[Page images and extracted text]
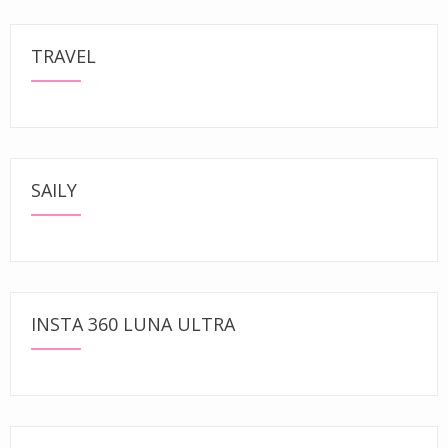
TRAVEL
SAILY
INSTA 360 LUNA ULTRA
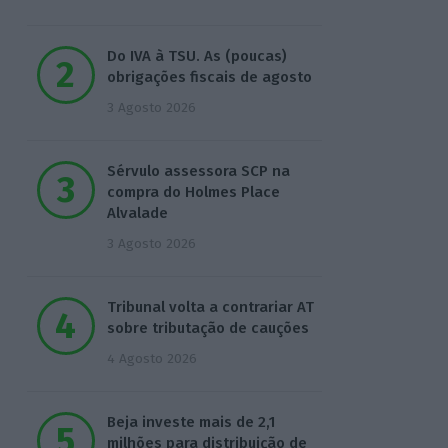
Do IVA à TSU. As (poucas)
obrigações fiscais de agosto
3 Agosto 2026
Sérvulo assessora SCP na
compra do Holmes Place
Alvalade
3 Agosto 2026
Tribunal volta a contrariar AT
sobre tributação de cauções
4 Agosto 2026
Beja investe mais de 2,1
milhões para distribuição de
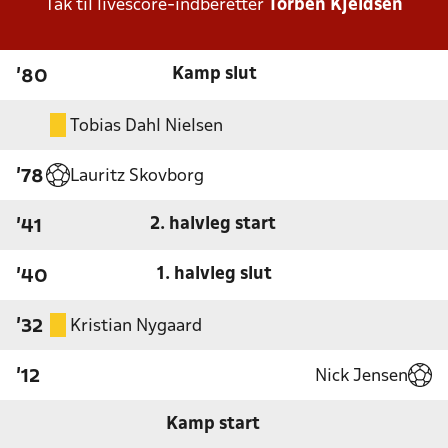
Tak til livescore-indberetter
Torben Kjeldsen
Kamp slut
'80
Tobias Dahl Nielsen
Lauritz Skovborg
'78
2. halvleg start
'41
1. halvleg slut
'40
Kristian Nygaard
'32
Nick Jensen
'12
Kamp start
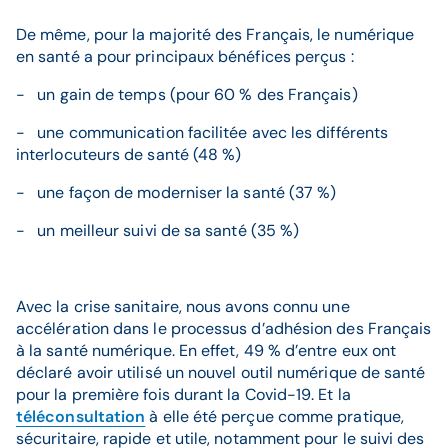
De même, pour la majorité des Français, le numérique
en santé a pour principaux bénéfices perçus :
- un gain de temps (pour 60 % des Français)
- une communication facilitée avec les différents
interlocuteurs de santé (48 %)
- une façon de moderniser la santé (37 %)
- un meilleur suivi de sa santé (35 %)
Avec la crise sanitaire, nous avons connu une
accélération dans le processus d’adhésion des Français
à la santé numérique. En effet, 49 % d’entre eux ont
déclaré avoir utilisé un nouvel outil numérique de santé
pour la première fois durant la Covid-19. Et la
téléconsultation
à elle été perçue comme pratique,
sécuritaire, rapide et utile, notamment pour le suivi des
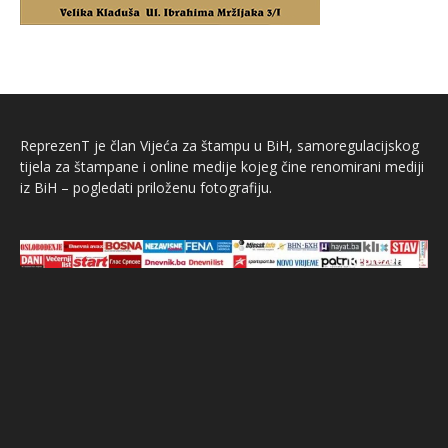
ReprezenT je član Vijeća za štampu u BiH, samoregulacijskog
tijela za štampane i online medije kojeg čine renomirani mediji
iz BiH – pogledati priloženu fotografiju.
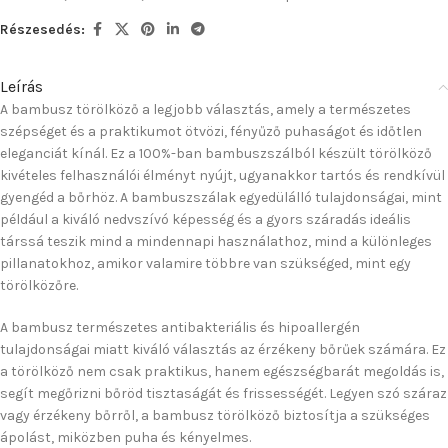
Részesedés:
Leírás
A bambusz törölköző a legjobb választás, amely a természetes
szépséget és a praktikumot ötvözi, fényűző puhaságot és időtlen
eleganciát kínál. Ez a 100%-ban bambuszszálból készült törölköző
kivételes felhasználói élményt nyújt, ugyanakkor tartós és rendkívül
gyengéd a bőrhöz. A bambuszszálak egyedülálló tulajdonságai, mint
például a kiváló nedvszívó képesség és a gyors száradás ideális
társsá teszik mind a mindennapi használathoz, mind a különleges
pillanatokhoz, amikor valamire többre van szükséged, mint egy
törölközőre.
A bambusz természetes antibakteriális és hipoallergén
tulajdonságai miatt kiváló választás az érzékeny bőrűek számára. Ez
a törölköző nem csak praktikus, hanem egészségbarát megoldás is,
segít megőrizni bőröd tisztaságát és frissességét. Legyen szó száraz
vagy érzékeny bőrről, a bambusz törölköző biztosítja a szükséges
ápolást, miközben puha és kényelmes.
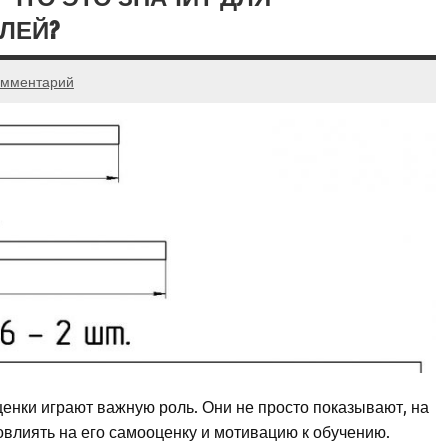
ЛЕЙ?
омментарий
енки играют важную роль. Они не просто показывают, на
повлиять на его самооценку и мотивацию к обучению.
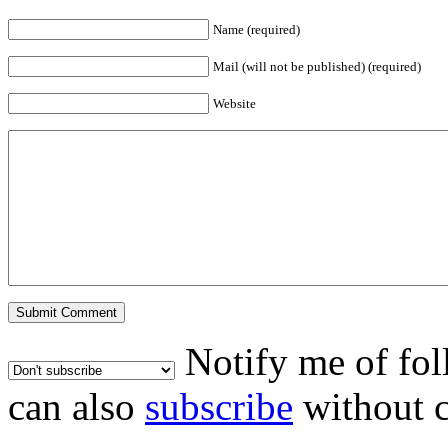
Name (required)
Mail (will not be published) (required)
Website
Notify me of fo
can also
subscribe
without 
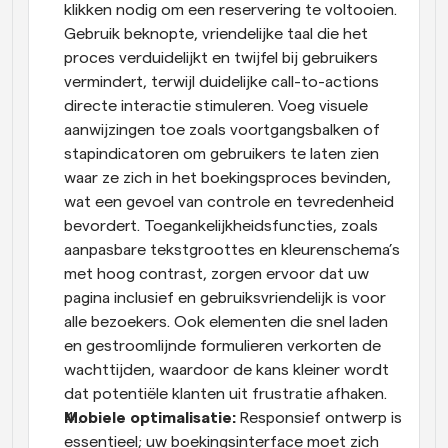
klikken nodig om een reservering te voltooien. 
Gebruik beknopte, vriendelijke taal die het 
proces verduidelijkt en twijfel bij gebruikers 
vermindert, terwijl duidelijke call-to-actions 
directe interactie stimuleren. Voeg visuele 
aanwijzingen toe zoals voortgangsbalken of 
stapindicatoren om gebruikers te laten zien 
waar ze zich in het boekingsproces bevinden, 
wat een gevoel van controle en tevredenheid 
bevordert. Toegankelijkheidsfuncties, zoals 
aanpasbare tekstgroottes en kleurenschema’s 
met hoog contrast, zorgen ervoor dat uw 
pagina inclusief en gebruiksvriendelijk is voor 
alle bezoekers. Ook elementen die snel laden 
en gestroomlijnde formulieren verkorten de 
wachttijden, waardoor de kans kleiner wordt 
dat potentiële klanten uit frustratie afhaken.
Mobiele optimalisatie: 
Responsief ontwerp is 
essentieel; uw boekingsinterface moet zich 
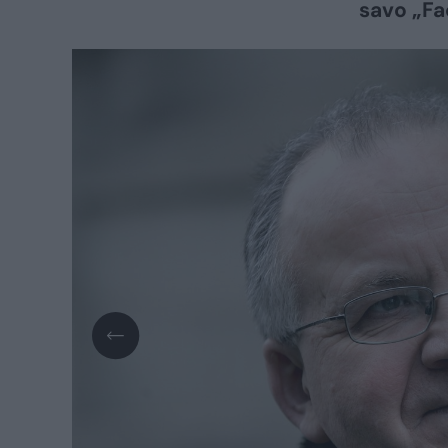
savo „Fa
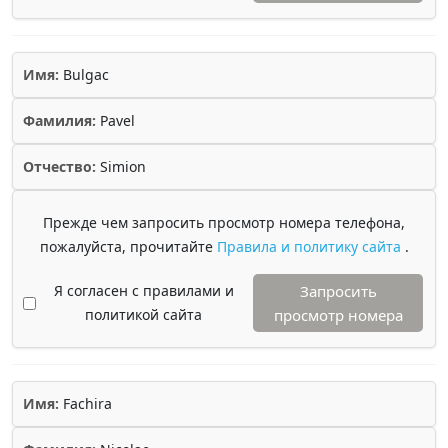
Имя:
Bulgac
Фамилия:
Pavel
Отчество:
Simion
Прежде чем запросить просмотр номера телефона,
пожалуйста, прочитайте
Правила и политику сайта
.
Я согласен с правилами и
Запросить
политикой сайта
просмотр номера
Имя:
Fachira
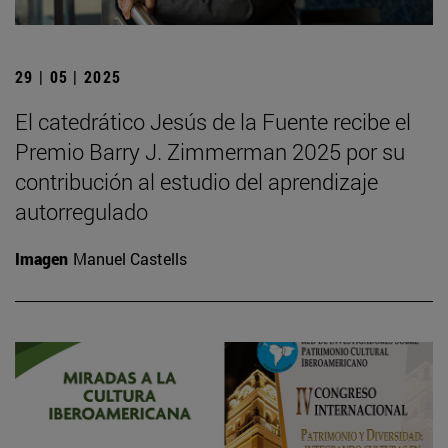
29 | 05 | 2025
El catedrático Jesús de la Fuente recibe el
Premio Barry J. Zimmerman 2025 por su
contribución al estudio del aprendizaje
autorregulado
Imagen
Manuel Castells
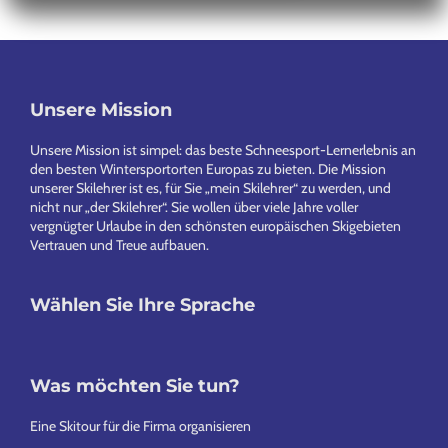
Unsere Mission
Footer
Unsere Mission ist simpel: das beste Schneesport-Lernerlebnis an
den besten Wintersportorten Europas zu bieten. Die Mission
unserer Skilehrer ist es, für Sie „mein Skilehrer“ zu werden, und
nicht nur „der Skilehrer“. Sie wollen über viele Jahre voller
vergnügter Urlaube in den schönsten europäischen Skigebieten
Vertrauen und Treue aufbauen.
Wählen Sie Ihre Sprache
Was möchten Sie tun?
Eine Skitour für die Firma organisieren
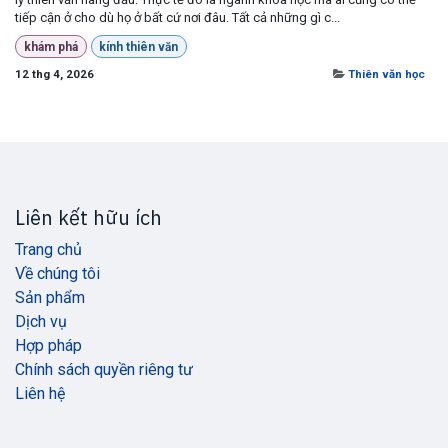
tiếp cận ở cho dù họ ở bất cứ nơi đâu. Tất cả những gì c...
khám phá
kính thiên văn
12 thg 4, 2026
Thiên văn học
Liên kết hữu ích
Trang chủ
Về chúng tôi
Sản phẩm
Dịch vụ
Hợp pháp
Chính sách quyền riêng tư
Liên hệ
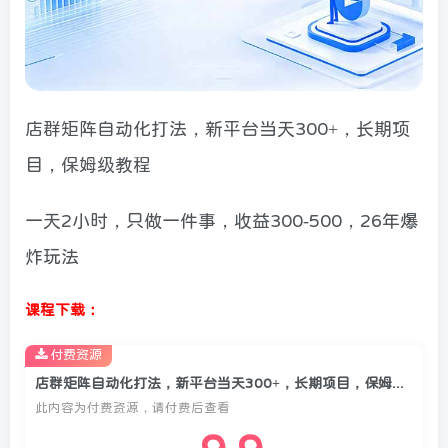
店群矩阵自动化打法，新平台当天300+，长期项
目，保姆级教程
一天2小时，只做一件事，收益300-500，26年爆
炸玩法
课程下载：
付费资源
店群矩阵自动化打法，新平台当天300+，长期项目，保姆级教程
此内容为付费资源，请付费后查看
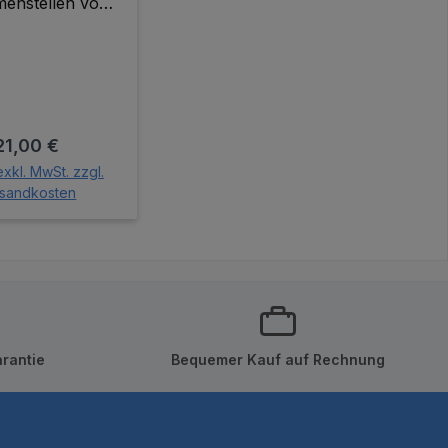
enstellen von
llen Spitzensets.
Regulärer Preis:
21,00 €
exkl. MwSt. zzgl.
sandkosten
den Warenkorb
rantie
Bequemer Kauf auf Rechnung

**Description of the task:**
Put every line of text in the listing into a numbered list, omitting blank lines. Leave the pictures out of the answer.

**Exercise result:**
1. TRAVEL
2. SAILY
3. INSTA 360 LUNA ULTRA
4. Do IVA à TSU. As (poucas)
5. obrigações fiscais de agosto
6. 3 Agosto 2026
7. Sérvulo assessora SCP na
8. compra do Holmes Place
9. Alvalade
10. 3 Agosto 2026
11. Tribunal volta a contrariar AT
12. sobre tributação de cauções
13. 4 Agosto 2026
14. Beja investe mais de 2,1
15. milhões para distribuição de
16. Tak til livescore-indberetter
17. Torben Kjeldsen
18. Kamp slut
19. '80
20. Tobias Dahl Nielsen
21. Lauritz Skovborg
22. '78
23. 2. halvleg start
24. '41
25. 1. halvleg slut
26. '40
27. Kristian Nygaard
28. '32
29. Nick Jensen
30. '12
31. Kamp start
32. De même, pour la majorité des Français, le numérique
33. en santé a pour principaux bénéfices perçus :
34. - un gain de temps (pour 60 % des Français)
35. - une communication facilitée avec les différents
36. interlocuteurs de santé (48 %)
37. - une façon de moderniser la santé (37 %)
38. - un meilleur suivi de sa santé (35 %)
39. Avec la crise sanitaire, nous avons connu une
40. accélération dans le processus d’adhésion des Français
41. à la santé numérique. En effet, 49 % d’entre eux ont
42. déclaré avoir utilisé un nouvel outil numérique de santé
43. pour la première fois durant la Covid-19. Et la
44. téléconsultation
45. à elle été perçue comme pratique,
46. sécuritaire, rapide et utile, notamment pour le suivi des
47. ReprezenT je član Vijeća za štampu u BiH, samoregulacijskog
48. tijela za štampane i online medije kojeg čine renomirani mediji
49. iz BiH – pogledati priloženu fotografiju.
50. Részesedés:
51. Leírás
52. A bambusz törölköző a legjobb választás, amely a természetes
53. szépséget és a praktikumot ötvözi, fényűző puhaságot és időtlen
54. eleganciát kínál. Ez a 100%-ban bambuszszálból készült törölköző
55. kivételes felhasználói élményt nyújt, ugyanakkor tartós és rendkívül
56. gyengéd a bőrhöz. A bambuszszálak egyedülálló tulajdonságai, mint
57. például a kiváló nedvszívó képesség és a gyors száradás ideális
58. társsá teszik mind a mindennapi használathoz, mind a különleges
59. pillanatokhoz, amikor valamire többre van szükséged, mint egy
60. törölközőre.
61. A bambusz természetes antibakteriális és hipoallergén
62. tulajdonságai miatt kiváló választás az érzékeny bőrűek számára. Ez
63. a törölköző nem csak praktikus, hanem egészségbarát megoldás is,
64. segít megőrizni bőröd tisztaságát és frissességét. Legyen szó száraz
65. vagy érzékeny bőrről, a bambusz törölköző biztosítja a szükséges
66. ápolást, miközben puha és kényelmes.
67. ЛЕЙ?
68. омментарий
69. енки играют важную роль. Они не просто показывают, на
70. повлиять на его самооценку и мотивацию к обучению.
71. Name (required)
72. Mail (will not be published) (required)
73. Website
74. Notify me of fo
75. can also
76. subscribe
77. without 
78. klikken nodig om een reservering te voltooien. 
79. Gebruik beknopte, vriendelijke taal die het 
80. proces verduidelijkt en twijfel bij gebruikers 
81. vermindert, terwijl duidelijke call-to-actions 
82. directe interactie stimuleren. Voeg visuele 
83. aanwijzingen toe zoals voortgangsbalken of 
84. stapindicatoren om gebruikers te laten zien 
85. waar ze zich in het boekingsproces bevinden, 
86. wat een gevoel van controle en tevredenheid 
87. bevordert. Toegankelijkheidsfuncties, zoals 
88. aanpasbare tekstgroottes en kleurenschema’s 
89. met hoog contrast, zorgen ervoor dat uw 
90. pagina inclusief en gebruiksvriendelijk is voor 
91. alle bezoekers. Ook elementen die snel laden 
92. en gestroomlijnde formulieren verkorten de 
93. wachttijden, waardoor de kans kleiner wordt 
94. dat potentiële klanten uit frustratie afhaken.
95. Mobiele optimalisatie: 
96. Responsief ontwerp is 
97. essentieel; uw boekingsinterface moet zich 
98. savo „Fa
99. Имя:
100. Bulgac
101. Фамилия:
102. Pavel
103. Отчество:
104. Simion
105. Прежде чем запросить просмотр номера телефона,
106. пожалуйста, прочитайте
107. Правила и политику сайта
108. .
109. Я согласен с правилами и
110. Запросить
111. политикой сайта
112. просмотр номера
113. Имя:
114. Fachira
115. 29 | 05 | 2025
116. El catedrático Jesús de la Fuente recibe el
117. Premio Barry J. Zimmerman 2025 por su
118. contribución al estudio del aprendizaje
119. autorregulado
120. Imagen
121. Manuel Castells
122. Unsere Mission
123. Footer
124. Unsere Mission ist simpel: das beste Schneesport-Lernerlebnis an
125. den besten Wintersportorten Europas zu bieten. Die Mission
126. unserer Skilehrer ist es, für Sie „mein Skilehrer“ zu werden, und
127. nicht nur „der Skilehrer“. Sie wollen über viele Jahre voller
128. vergnügter Urlaube in den schönsten europäischen Skigebieten
129. Vertrauen und Treue aufbauen.
130. Wählen Sie Ihre Sprache
131. Was möchten Sie tun?
132. Eine Skitour für die Firma organisieren
133. tiếp cận ở cho dù họ ở bất cứ nơi đâu. Tất cả những gì c...
134. khám phá
135. kính thiên văn
136. 12 thg 4, 2026
137. Thiên văn học
138. Liên kết hữu ích
139. Trang chủ
140. Về chúng tôi
141. Sản phẩm
142. Dịch vụ
143. Hợp pháp
144. Chính sách quyền riêng tư
145. Liên hệ
146. 店群矩阵自动化打法，新平台当天300+，长期项
147. 目，保姆级教程
148. 一天2小时，只做一件事，收益300-500，26年爆
149. 炸玩法
150. 课程下载：
151. 付费资源
152. 店群矩阵自动化打法，新平台当天300+，长期项目，保姆级教程
153. 此内容为付费资源，请付费后查看
154. enstellen von
155. llen Spitzensets.
156. Regulärer Preis:
157. 21,00 €
158. exkl. MwSt. zzgl.
159. sandkosten
160. den Warenkorb
161. rantie
162. Bequemer Kauf auf Rechnung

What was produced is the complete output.